User-defined functions (also called Custom functions) are defined per network and stored along with the network. GeNIe copies user-defined functions between networks when nodes using them are copied from a source network and pasted in the destination network. In this case, conflicts may occur, for example a function with the same definition may exist already in the destination network. GeNIe performs a simple check of the name of the function, its number of parameters, and determinism status (i.e., whether the function makes calls to random number generators) and will use the definition in the destination network if these three agree. Otherwise, it will copy the definition from the source to the destination network. We recommend that meaningful names are used and different definitions of the same function in different models are avoided.

User properties tab

User properties tab allows the user to define properties of the model that can be later retrieved by an application program using SMILE.

network_property_sheet_user

For example, we can add a property AUTHOR with the value "https://www.bayesfusion.com/". Neither GeNIe nor SMILE use these properties and they provide only placeholders for them. They are under full control and responsibility of the user and/or the application program using the model. GeNIe and SMILE support only editing and storing/retrieving them.

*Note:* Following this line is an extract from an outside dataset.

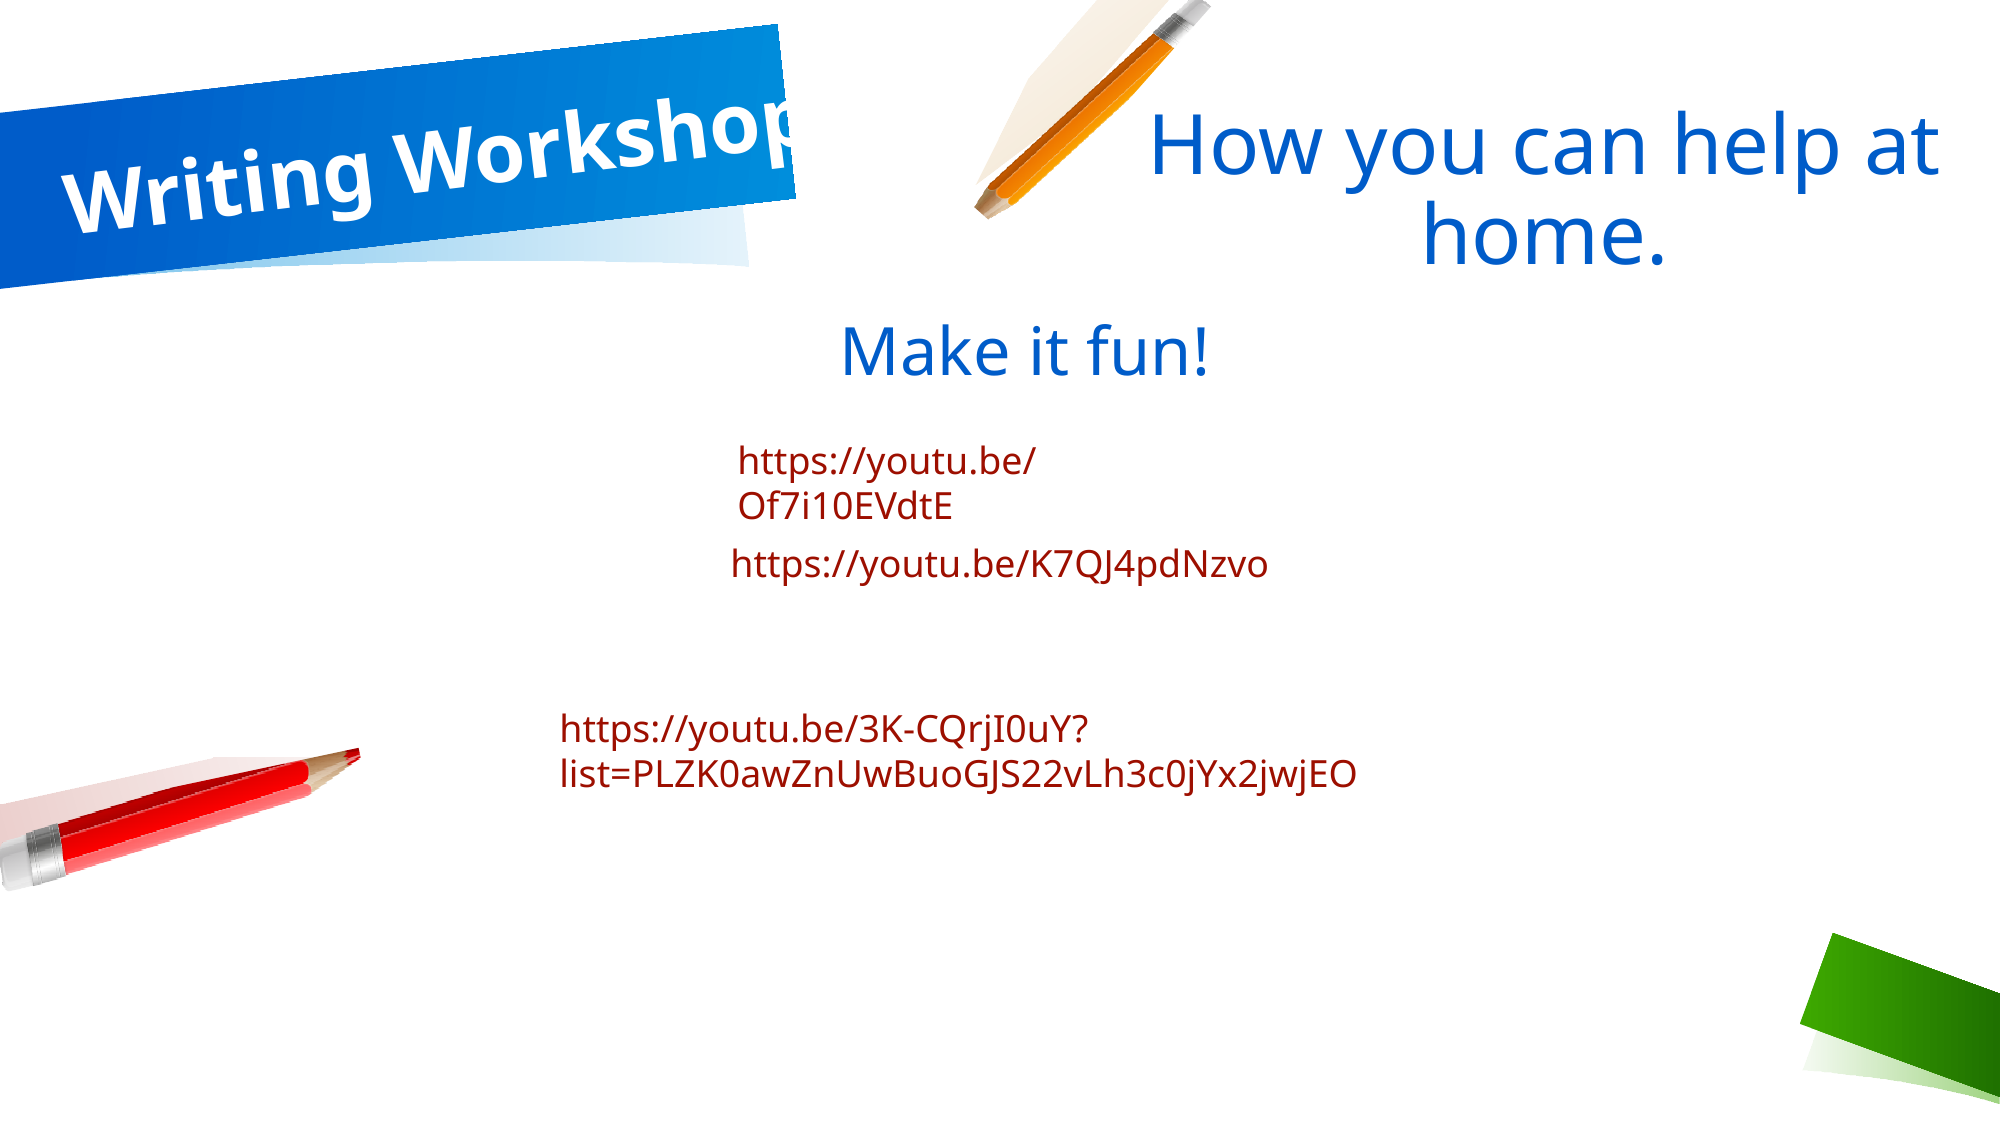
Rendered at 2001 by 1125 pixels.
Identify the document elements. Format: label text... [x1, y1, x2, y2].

Button Add invokes the following dialog that allows for defining a new user property:

user_properties_tab_add

Buttons Edit and Delete allows for editing and removing a selected property, respectively.

Summary tab

Summary tab contains summery statistics of the network, as illustrated below:

network_property_sheet_summary

Statistics focus on the structural properties of the network, such as the number of nodes of each type in the network, the average and the maximum in-degree (the number of parents of a node), the average and the maximum number of outcomes of nodes, node counts by their diagnostic role, the number of arcs and the number of text boxes, and, finally, the number of states and parameters. Independent parameters take into account that some parameters are just complements, making sure that probabilities have to add up to 1.0. Hepar II, shown in all illustrations in this section, contains 70 nodes, of which 9 are diagnostic fault nodes (diseases) and 61 are observation nodes. The number of arcs (123) and the average in-degree (1.757) give an idea of the structural complexity of the network. Elapsed time of the last inference call gives an idea of the difficulty that your computer system experienced with solving the model.